Policy Update Mar 21, 2017

Position on H.R. 806, the Ozone Standards Implementation Act

NPCA, along with partners, submitted the following position to the House Committee on Energy and Commerce ahead of a hearing on March 22, 2017.

Members of the committee are urged to oppose the “Ozone Standards Implementation Act” (H.R. 806, S.263). The innocuous-sounding name is misleading: this legislation would actually systematically weaken the Clean Air Act without a single improvement, undermine Americans’ 46-year right to healthy air based on medical science, and delay life-saving health standards already years overdue.

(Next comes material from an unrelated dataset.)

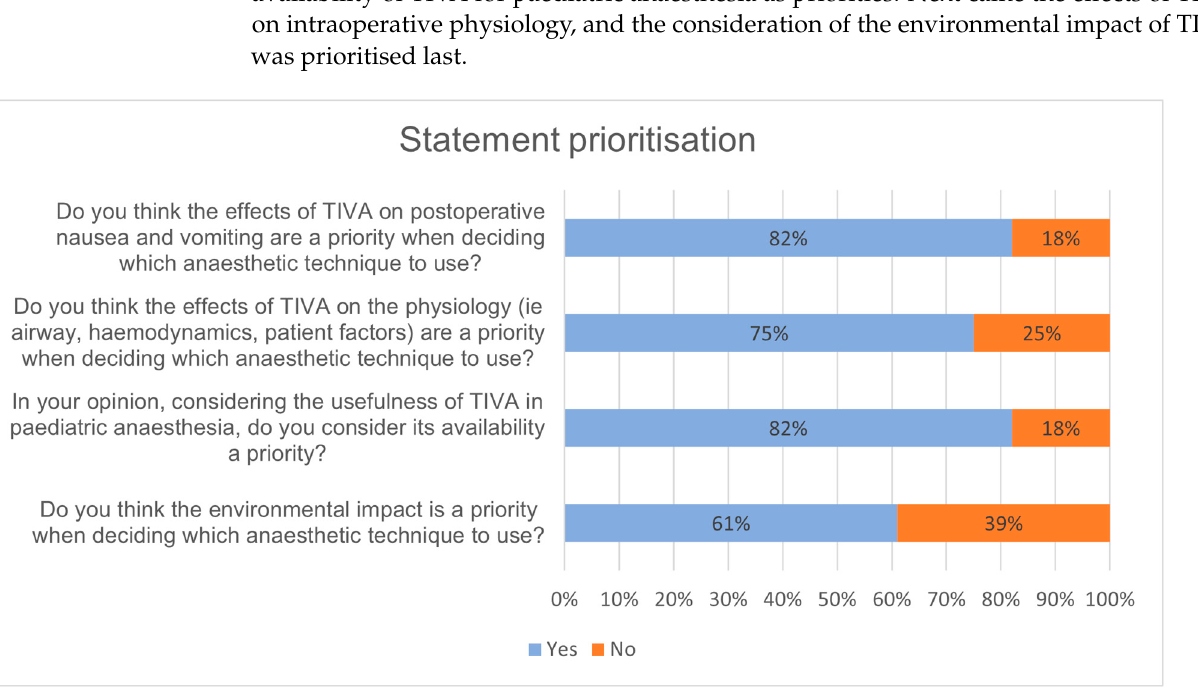
Figure 3. This graph shows the panellists’ prioritisation of the statements with a strong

This bill’s vision of “Ozone Standards Implementation” eliminates health benefits and the right to truly safe air that Americans enjoy under today’s law. First, the legislation would delay for ten years the right to safer air quality, and even the simple right to know if the air is safe to breathe. Corporations applying for air pollution permits would be free to ignore new ground-level ozone (aka smog) health standards during these additional ten years. For the first time the largest sources of air pollution would be allowed to exceed health standards. The bill would also outright excuse the parts of the country suffering the worst smog pollution from having backup plans if they do not reduce pollution. The most polluted parts of the country should not stop doing everything they can to protect their citizens’ health and environment by cleaning up smog pollution.

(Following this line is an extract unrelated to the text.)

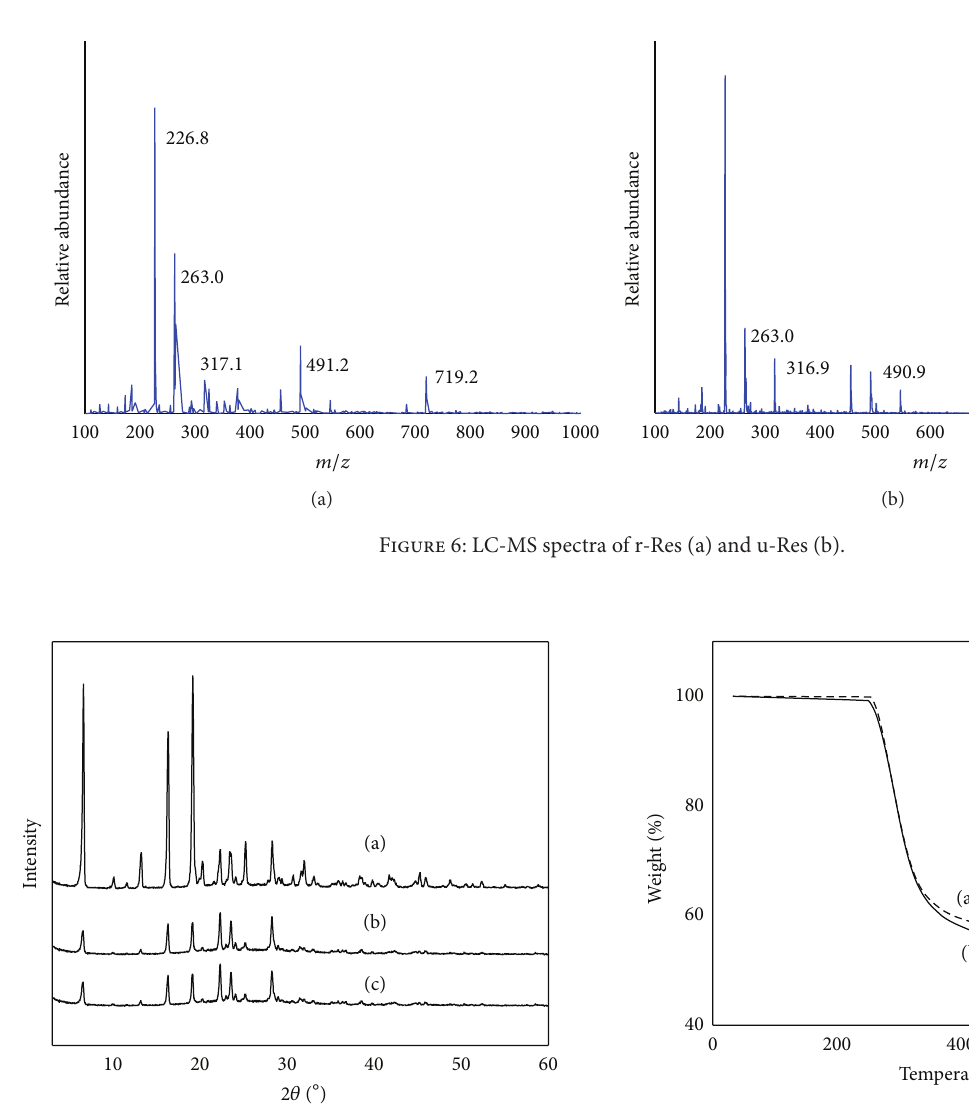
Figure 9: TG curves of r-Res (a) and u-Res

This bill is not content to merely weaken and delay reductions in smog pollution. It also strikes at our core right to clean air based on health and medical science. The medically-based health standards that the law has been founded on for 46 years instead could become a political football weakened by polluter compliance costs. This could well result in communities being exposed to unhealthy levels of smog and soot and sulfur dioxide and even toxic lead pollution. The bill would also double the law’s fiveyear review periods for recognizing the latest science and updating health standards, which are already frequently years late; this means in practice that unhealthy air would persist for longer than ten years.

The legislation also weakens implementation of current clean air health standards. The bill expands exemptions for “exceptional events” that are not counted towards compliance with health standards for air quality, even when air pollution levels are unsafe. This will mean more unsafe air more often, with no responsibility to clean it up. Requirements meant to ensure progress toward reducing smog and soot pollution would shift from focusing on public health and achievability to economic costs. Despite the bland name “Ozone Standards Implementation Act,” this bill represents an extreme attack on the most fundamental safeguards and rights in the Clean Air Act.

Since 1970, the Federal Clean Air Act has been organized around one governing principle—that the EPA must set health standards based on medical science for dangerous air pollution, including smog, soot and lead, that protect all Americans, with “an adequate margin of safety” for vulnerable populations like children, the elderly and asthmatics. This legislation eviscerates that principle and protection. We urge you to oppose H.R. 806 and S.263, to protect our families and Americans’ rights to clean air.